▶ _WORK TO COMPLETE_
Each line of the data is to be output verbatim, with the images removed.

▶ _RECORDS SUPPLIED_

Content starts

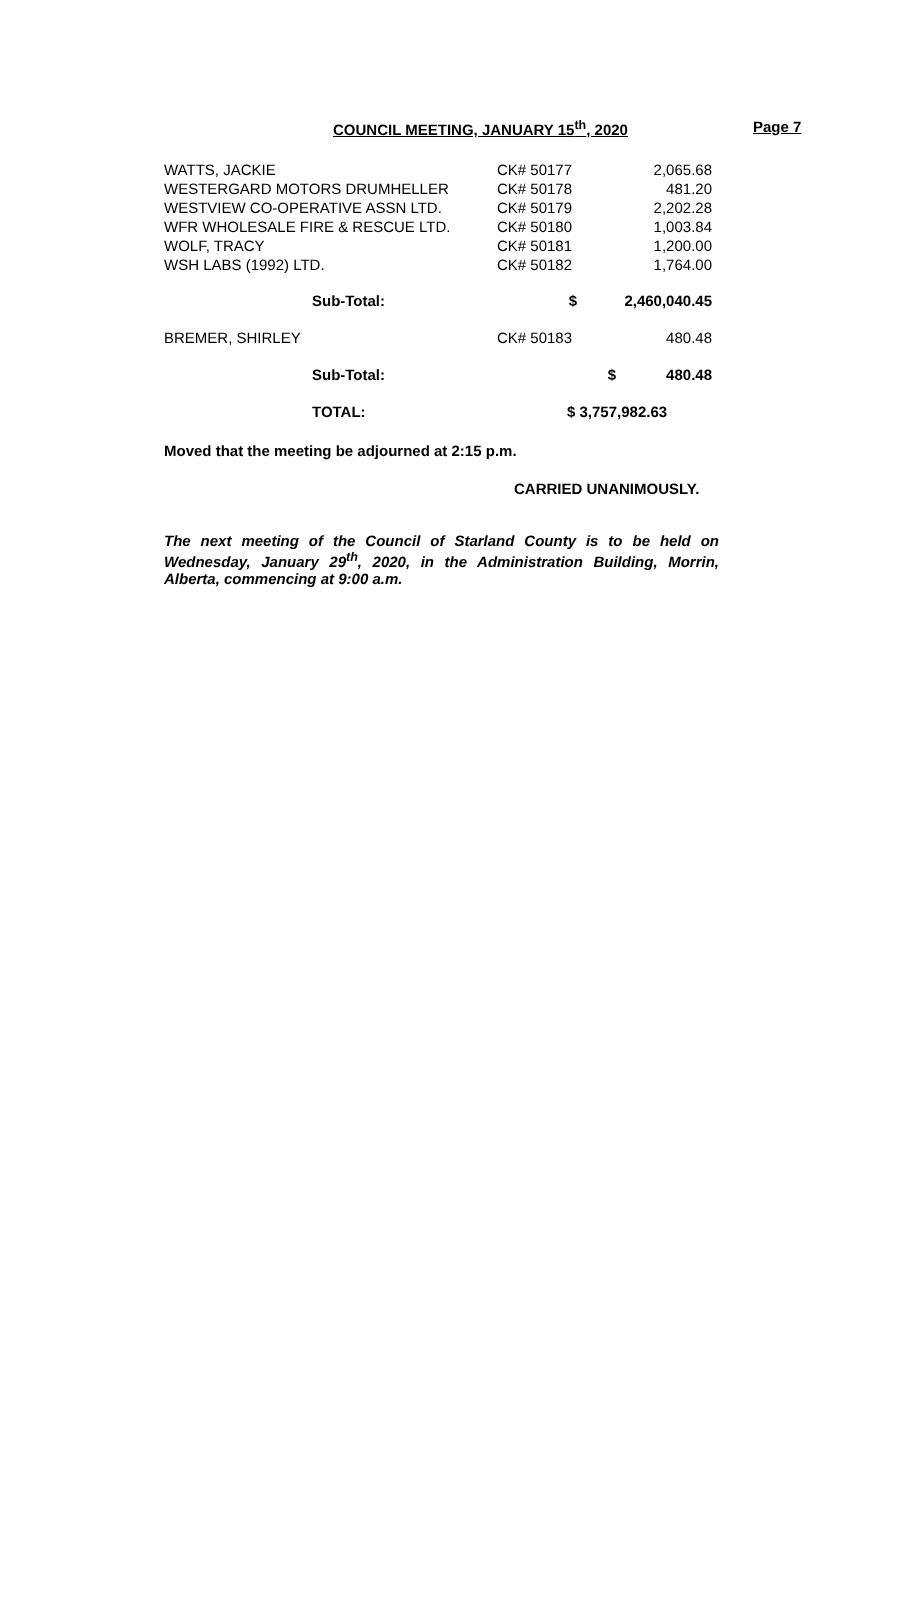COUNCIL MEETING, JANUARY 15<sup>th</sup>, 2020 Page 7
| WATTS, JACKIE | CK# 50177 | 2,065.68 |
| WESTERGARD MOTORS DRUMHELLER | CK# 50178 | 481.20 |
| WESTVIEW CO-OPERATIVE ASSN LTD. | CK# 50179 | 2,202.28 |
| WFR WHOLESALE FIRE & RESCUE LTD. | CK# 50180 | 1,003.84 |
| WOLF, TRACY | CK# 50181 | 1,200.00 |
| WSH LABS (1992) LTD. | CK# 50182 | 1,764.00 |
| Sub-Total: | $ | 2,460,040.45 |
| BREMER, SHIRLEY | CK# 50183 | 480.48 |
| Sub-Total: | | $ 480.48 |
| TOTAL: | $ 3,757,982.63 | |
Moved that the meeting be adjourned at 2:15 p.m.
CARRIED UNANIMOUSLY.
The next meeting of the Council of Starland County is to be held on Wednesday, January 29<sup>th</sup>, 2020, in the Administration Building, Morrin, Alberta, commencing at 9:00 a.m.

Content ends

▶ _RESPONSE BOX_
COUNCIL MEETING, JANUARY 15<sup>th</sup>, 2020 Page 7
| WATTS, JACKIE | CK# 50177 | 2,065.68 |
| WESTERGARD MOTORS DRUMHELLER | CK# 50178 | 481.20 |
| WESTVIEW CO-OPERATIVE ASSN LTD. | CK# 50179 | 2,202.28 |
| WFR WHOLESALE FIRE & RESCUE LTD. | CK# 50180 | 1,003.84 |
| WOLF, TRACY | CK# 50181 | 1,200.00 |
| WSH LABS (1992) LTD. | CK# 50182 | 1,764.00 |
| Sub-Total: | $ | 2,460,040.45 |
| BREMER, SHIRLEY | CK# 50183 | 480.48 |
| Sub-Total: | | $ 480.48 |
| TOTAL: | $ 3,757,982.63 | |
Moved that the meeting be adjourned at 2:15 p.m.
CARRIED UNANIMOUSLY.
The next meeting of the Council of Starland County is to be held on Wednesday, January 29<sup>th</sup>, 2020, in the Administration Building, Morrin, Alberta, commencing at 9:00 a.m.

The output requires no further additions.